The planet doesn’t need saving. It doesn’t care if we are here or not. Only we care. The planet will continue to spin on its axis, all the while circling the sun — we don’t help it do that. I don’t see 100 million of us riding bike-powered “Earth-rotator rubberbands” like good little hamsters in a wheel.
And what about the animals? Hundreds of animals are on the brink of extinction. Save the panda, save the seals, soon we’ll have no fish? So? Whose fault is that? Ours? As social satirist George Carlin (aka Rufus) says: “We didn’t kill them all”. Have the STPs ever considered the possibility more species died — probably thousands — before we even arrived. Save the Planet? Then there’s this little gem along the same lines as this age-old riddle: Q. How do you confuse a tree hugging greenie. A. Give him two shovels and tell him to take his pick.

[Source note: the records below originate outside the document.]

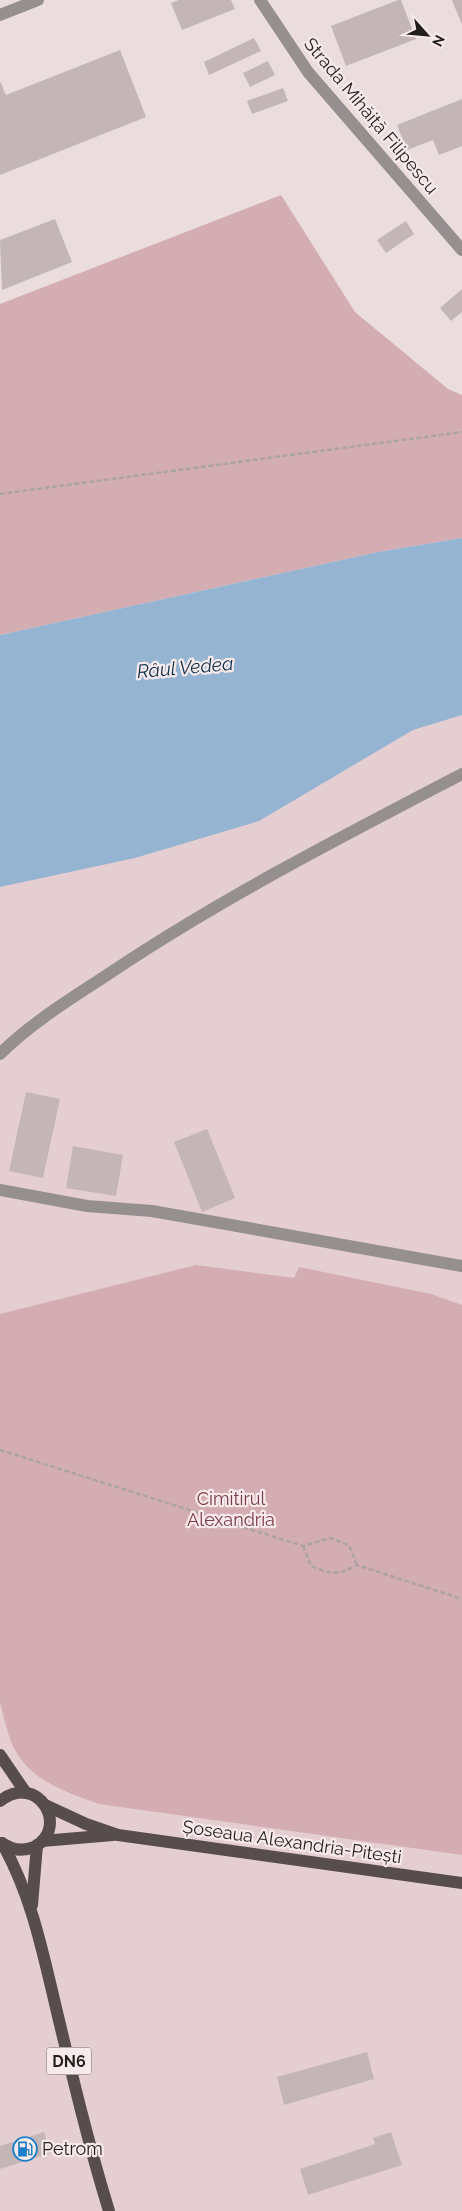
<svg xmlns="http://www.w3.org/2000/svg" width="462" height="2211" font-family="Raleway,sans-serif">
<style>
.built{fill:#e5ced1}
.green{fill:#d3adb2}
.water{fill:#95b4d2}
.building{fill:#c4b6b7}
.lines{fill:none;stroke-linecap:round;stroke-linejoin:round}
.path{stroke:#aea3a4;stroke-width:2.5;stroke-dasharray:5 2.5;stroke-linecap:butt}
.minor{stroke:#958f90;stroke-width:12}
.major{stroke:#574d4e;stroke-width:12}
.labels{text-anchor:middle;stroke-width:4.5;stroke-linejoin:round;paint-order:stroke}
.shield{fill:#f8eaeb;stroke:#635b5c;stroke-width:1}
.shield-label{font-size:16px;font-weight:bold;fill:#231e1e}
.street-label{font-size:18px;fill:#231e1e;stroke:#f8eaeb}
.park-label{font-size:18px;fill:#793c47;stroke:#f8eaeb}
.poi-label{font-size:18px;fill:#231e1e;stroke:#f8eaeb;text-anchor:start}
.water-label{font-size:19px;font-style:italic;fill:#092f4d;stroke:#f8eaeb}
</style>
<rect width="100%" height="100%" fill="#ebddde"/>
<path class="built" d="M462 572V2211H0V655Z"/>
<g class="green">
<path d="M281 195 355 312 448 389 462 395V538L378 552 0 635V304Z"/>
<path d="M196 1265 294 1278 299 1267 431 1294 462 1305V1855L99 1804C65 1792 28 1780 12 1744 7 1732 4 1717 0 1703V1314Z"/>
</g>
<path class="water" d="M462 538V715L413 730 259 821 135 858 0 887V635L378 552Z"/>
<g class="building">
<path d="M179 0H231L235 9 182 30 171 3Z"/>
<path d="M398 0H401L416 39 346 66 331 26Z"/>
<path d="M452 0H462V25Z"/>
<path d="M254 38 261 51 209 75 204 62Z"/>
<path d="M120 50 146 117 0 175V81L6 95Z"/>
<path d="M268 61 275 75 250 87 243 73Z"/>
<path d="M283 88 288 101 252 114 247 101Z"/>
<path d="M462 99V146L439 155 433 140 407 150 397 125Z"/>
<path d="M55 219 72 262 2 290 0 240Z"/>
<path d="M406 221 414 234 386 253 377 240Z"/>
<path d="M462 289V312L451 321 440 308Z"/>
<path d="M26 1092 60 1099 43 1178 9 1171Z"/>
<path d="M207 1129 235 1198 202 1212 174 1142Z"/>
<path d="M73 1146 123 1155 116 1196 66 1188Z"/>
<path d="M367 2052 374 2079 284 2105 277 2077Z"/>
<path d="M44 2132 51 2153 0 2169V2146Z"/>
<path d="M391 2132 402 2165 308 2195 300 2169 375 2144 373 2138Z"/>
</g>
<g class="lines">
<g class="path">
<path d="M0 494 462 432"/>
<path d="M0 1450 303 1546 330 1538 349 1545 357 1565"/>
<path d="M303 1546 311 1566C331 1574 337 1576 357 1565L462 1599"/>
</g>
<g class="minor">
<path d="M260 0 308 72 462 250"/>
<path d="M0 15 38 0"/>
<path d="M0 1054C33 1021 74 997 113 971 224 897 343 836 462 774"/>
<path d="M0 1190 87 1206 152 1211 462 1266"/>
</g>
<g class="major">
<path d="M0 1755 26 1793"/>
<path d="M0 1801C39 1771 70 1829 34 1847 22 1852 12 1850 2 1843"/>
<path d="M45 1805 86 1824 118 1835 462 1883"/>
<path d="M42 1841 113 1835"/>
<path d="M2 1843C32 1896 43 1954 57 2012 73 2079 89 2146 109 2211"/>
<path d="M32 1905 37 1845"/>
</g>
</g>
<defs>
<g id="fuel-ring" transform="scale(1.25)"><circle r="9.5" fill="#f8eaeb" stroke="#1a7fca" stroke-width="1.5"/><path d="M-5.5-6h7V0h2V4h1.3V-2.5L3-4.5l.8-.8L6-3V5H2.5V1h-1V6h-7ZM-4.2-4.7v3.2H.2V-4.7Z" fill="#1a7fca"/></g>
</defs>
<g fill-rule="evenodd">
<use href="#fuel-ring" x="25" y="2149"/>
</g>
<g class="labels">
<rect class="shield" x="46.5" y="2047.5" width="45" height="27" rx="4"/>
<g class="shield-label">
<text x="69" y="2067">DN6</text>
</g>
<g class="street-label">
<text transform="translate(371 116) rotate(50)" y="6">Strada Mihăiță Filipescu</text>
<text transform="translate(292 1842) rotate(8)" y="6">Șoseaua Alexandria-Pitești</text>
</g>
<g class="park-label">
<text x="231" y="1505">Cimitirul<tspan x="231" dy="21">Alexandria</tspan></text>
</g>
<g class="poi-label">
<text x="42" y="2155">Petrom</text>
</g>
<g class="water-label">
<text transform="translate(185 667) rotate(-5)" y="7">Râul Vedea</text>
</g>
</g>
<g transform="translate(427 35) rotate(117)" stroke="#f8eaeb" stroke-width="4" paint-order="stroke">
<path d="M0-4L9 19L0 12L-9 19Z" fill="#231e1e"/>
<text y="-8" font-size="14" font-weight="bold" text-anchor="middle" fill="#231e1e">N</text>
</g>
</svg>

Has it even been considered the melting of the arctic regions of our planet is actually CREATING life? D’oh! What do we do now? Perhaps the melting ice is releasing many thousands of dormant single-cell creatures that have been waiting in their frozen tombs since the first ice age — ready for a crack at the new world. Stop the melting and in the process kill new life? Isn’t that completely against the fundamental beliefs of the Save the Planeteers? Ouch! Didn’t plan on that one, did we.
Have we considered those single cells are destined to become us. They’ll crawl out of the water, learn how to make a roly-poly round object that makes moving things easier and something that gets hot you can cook food on. Then they’ll try to work out what the heck created all these tall glass thingies — and where did they go? They will even ponder the question: Why are we here? Ever considered, we might be answering it right now.